At all times, the compression threshold remains very low (at approximately 45 dB SPL) in order to provide maximum
amplification to the softest sounds. Nonlinear processing is thus performed over the full dynamic range of speech. The
compression threshold is not a variable characteristic. Think about it - soft high-frequency consonants will always be at the
lowest intensity levels and the most difficult to discriminate. Correspondingly, shouldn't the hearing aid always provide
maximum amplification at this level?

A band-split filter, with the crossover frequency adjustable over a wide frequency range, is used to form two independent
compression channels. With a single channel, compressor action would be controlled by the most intense sounds regardless of
frequency. Intense vowels would cause the gain of the channel to be reduced. Unfortunately, the gain for the soft consonants
would then be insufficient. With two channels, however, the gain for the vowels can be reduced at the same time the gain for
the consonants is substantially increased. It should be noted that the healthy cochlea processes high frequency sounds
independent of low frequency sounds.

In contrast, with ReSound hearing systems design, some multi-channel compression hearing aids incorporate designs that
appear not to appreciate the important elements of the recruitment phenomenon. Though feature rich and programmable, they
do not necessarily address the abnormal growth of loudness problem:

Programmability is needlessly given to characteristics like compression threshold that should not be variable. The
compression threshold needs to be set to match the dynamic range of speech, not of the patient. More often than not,
however, the threshold is programmed closer to 65 dB SPL than to 45 dB SPL, 20 dB above the softest speech
components.

Compressors with excessively high compression ratios and high compression thresholds merely protect the patient
against painfully loud sounds. They are properly called "compression-limiters", but are often mislabeled "dynamic
range compressors" by the manufacturer to suggest a higher level of performance and a function they do not have.

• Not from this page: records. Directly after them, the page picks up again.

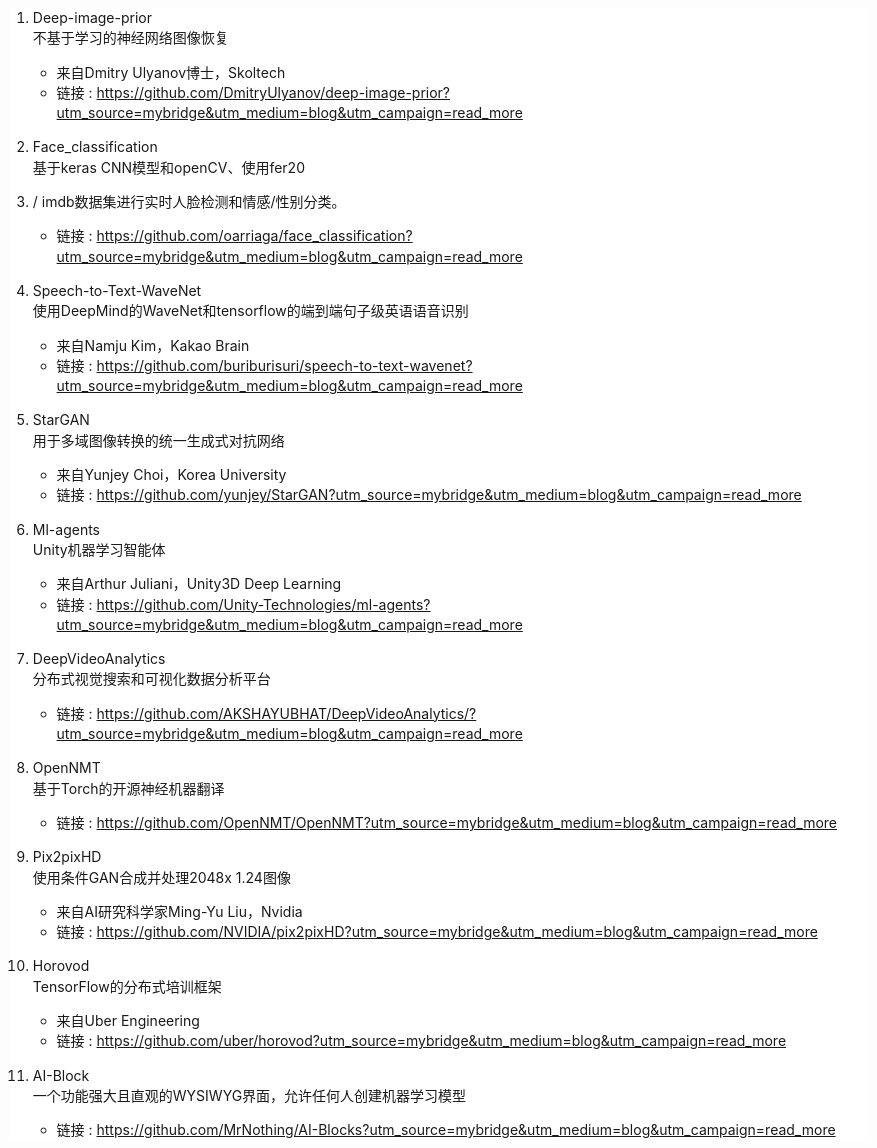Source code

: 1. Deep-image-prior   
不基于学习的神经网络图像恢复
    + 来自Dmitry Ulyanov博士，Skoltech
    + 链接 : https://github.com/DmitryUlyanov/deep-image-prior?utm_source=mybridge&utm_medium=blog&utm_campaign=read_more

1. Face_classification   
基于keras CNN模型和openCV、使用fer20
1. / imdb数据集进行实时人脸检测和情感/性别分类。
    + 链接 : https://github.com/oarriaga/face_classification?utm_source=mybridge&utm_medium=blog&utm_campaign=read_more

1. Speech-to-Text-WaveNet   
使用DeepMind的WaveNet和tensorflow的端到端句子级英语语音识别
    + 来自Namju Kim，Kakao Brain
    + 链接 : https://github.com/buriburisuri/speech-to-text-wavenet?utm_source=mybridge&utm_medium=blog&utm_campaign=read_more

1. StarGAN   
用于多域图像转换的统一生成式对抗网络
    + 来自Yunjey Choi，Korea University
    + 链接 : https://github.com/yunjey/StarGAN?utm_source=mybridge&utm_medium=blog&utm_campaign=read_more

1. Ml-agents   
Unity机器学习智能体
    + 来自Arthur Juliani，Unity3D Deep Learning
    + 链接 : https://github.com/Unity-Technologies/ml-agents?utm_source=mybridge&utm_medium=blog&utm_campaign=read_more

1. DeepVideoAnalytics   
分布式视觉搜索和可视化数据分析平台
    + 链接 : https://github.com/AKSHAYUBHAT/DeepVideoAnalytics/?utm_source=mybridge&utm_medium=blog&utm_campaign=read_more

1. OpenNMT   
基于Torch的开源神经机器翻译
    + 链接 : https://github.com/OpenNMT/OpenNMT?utm_source=mybridge&utm_medium=blog&utm_campaign=read_more

1. Pix2pixHD   
使用条件GAN合成并处理2048x
1.24图像
    + 来自AI研究科学家Ming-Yu Liu，Nvidia
    + 链接 : https://github.com/NVIDIA/pix2pixHD?utm_source=mybridge&utm_medium=blog&utm_campaign=read_more

1. Horovod   
TensorFlow的分布式培训框架
    + 来自Uber Engineering
    + 链接 : https://github.com/uber/horovod?utm_source=mybridge&utm_medium=blog&utm_campaign=read_more

1. AI-Block   
一个功能强大且直观的WYSIWYG界面，允许任何人创建机器学习模型
    + 链接 : https://github.com/MrNothing/AI-Blocks?utm_source=mybridge&utm_medium=blog&utm_campaign=read_more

Some compressors vary the compression ratio as the signal intensity changes. Soft sounds are given less compression
than loud sounds. The basis for this design is difficult to understand: recruitment is more pronounced near threshold,
with high-level loudness growth closer to normal. (5) Thus, more amplification is called for near threshold, not less.

Mother Nature equipped us with an extraordinarily complex and sophisticated Multi-Band Full Dynamic Range Compression
System in each ear. ReSound hearing devices, though not identical to the original equipment, have been developed with the
utmost respect for Nature's design choices.

References
1. Neely, ST, Dynamic Range Compression in Cochlear Mechanics. Presented at the Third Lake Arrowhead Conference on Issues in
Advanced Hearing Aid Research, Lake Arrowhead, California, June 1994.

2. Allen, .JB and Neely, ST, Micromechanical Models of the Cochlea, Physics Today, July 1992.

3. Waldhauer, FD and Villchur, E, Full Dynamic Range Multiband Compression In a Hearing Aid, The Hearing Journal, September 1988.

4. Kates, JM, Hearing-Aid Design Criteria. Journal of Speech-Language Pathology and Audiology, Monograph Supplement 1, January 1993.

5. Killion, MC, Design and Evaluation of High-Fidelity Hearing Aids, Ph.D. dissertation, Northwestern University, 1979.